I moved to Seattle in 1997 with two goals: go to graduate school at the University of Washington, and climb bigger mountains than back home in the Sierra Nevada. I had seven years of hotel and casino experience under my belt — Harrah's Reno — and I figured that would carry me while I studied microbiology and exobiology. Space bugs, weird science, higher learning. That was the dream.

But dreams need rent money.

By the time things got tight, I had exactly $4.12 to my name. I was stealing soy sauce and spice packets from the Chinese restaurant up the street. Fortunately, I'd been smart enough to buy a 10-pound bag of rice — which became dinner more often than I'd like to admit.
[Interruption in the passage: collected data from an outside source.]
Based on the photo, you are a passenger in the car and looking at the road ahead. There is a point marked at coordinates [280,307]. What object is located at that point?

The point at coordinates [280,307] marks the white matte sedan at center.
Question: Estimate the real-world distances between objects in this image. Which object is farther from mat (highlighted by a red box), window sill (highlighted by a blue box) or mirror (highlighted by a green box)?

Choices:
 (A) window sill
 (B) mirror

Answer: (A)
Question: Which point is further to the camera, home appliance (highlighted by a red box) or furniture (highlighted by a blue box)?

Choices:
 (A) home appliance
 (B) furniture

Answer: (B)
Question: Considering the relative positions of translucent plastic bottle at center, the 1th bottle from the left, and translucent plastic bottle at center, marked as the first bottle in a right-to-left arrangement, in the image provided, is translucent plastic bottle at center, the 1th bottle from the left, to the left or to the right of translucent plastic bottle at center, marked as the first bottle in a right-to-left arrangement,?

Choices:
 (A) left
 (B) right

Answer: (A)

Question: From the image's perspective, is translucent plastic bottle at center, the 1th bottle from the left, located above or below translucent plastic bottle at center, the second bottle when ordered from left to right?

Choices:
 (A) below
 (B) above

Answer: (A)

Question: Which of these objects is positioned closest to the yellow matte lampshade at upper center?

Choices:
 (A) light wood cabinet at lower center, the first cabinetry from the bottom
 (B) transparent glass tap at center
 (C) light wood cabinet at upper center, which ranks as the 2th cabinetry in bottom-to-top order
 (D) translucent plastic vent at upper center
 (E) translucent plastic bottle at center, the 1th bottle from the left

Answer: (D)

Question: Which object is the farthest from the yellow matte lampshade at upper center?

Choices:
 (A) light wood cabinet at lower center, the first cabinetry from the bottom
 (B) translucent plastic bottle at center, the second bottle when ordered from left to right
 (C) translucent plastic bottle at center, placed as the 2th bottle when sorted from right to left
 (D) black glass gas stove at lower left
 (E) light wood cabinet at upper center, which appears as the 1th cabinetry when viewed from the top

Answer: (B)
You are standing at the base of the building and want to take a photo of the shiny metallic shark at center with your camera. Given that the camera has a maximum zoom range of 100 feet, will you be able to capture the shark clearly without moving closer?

Before full desperation hit, I tried to find anything science-adjacent. Lab work. Glassware duty. Tutoring bio undergrads. Nobody was hiring.

So I leaned on what I knew: hotels.

I walked into the Westin Seattle — a 900-room skyscraper of hospitality — and put in an application. They offered me a job as a minibar attendant. Not exactly thrilling, but it was a foot in the door.

Then, on what was supposed to be my very first shift, fate intervened.

The graveyard bellman — a guy who was already something of a legend for all the wrong reasons — showed up drunk, got into a screaming match with the MOD (Manager on Duty), and escalated it into a full-blown fight. In the lobby.

They needed someone. Fast.

Enter me.

They took one look at my resume, saw I'd worked front desks and bell stands in Reno, and asked, "Can you start tonight?"

I said yes before they finished the sentence.

Just like that, I skipped over minibars and went straight to the graveyard bell stand — one of the strangest, loneliest, most mysterious shifts in hotel life. No fanfare. No welcome packet. No training tour.

Just a blue polyester uniform, a giant radio, a master keycard, and a quiet nod from the night crew.

I was now officially a Westin bellman. And I had no idea what I'd just walked into.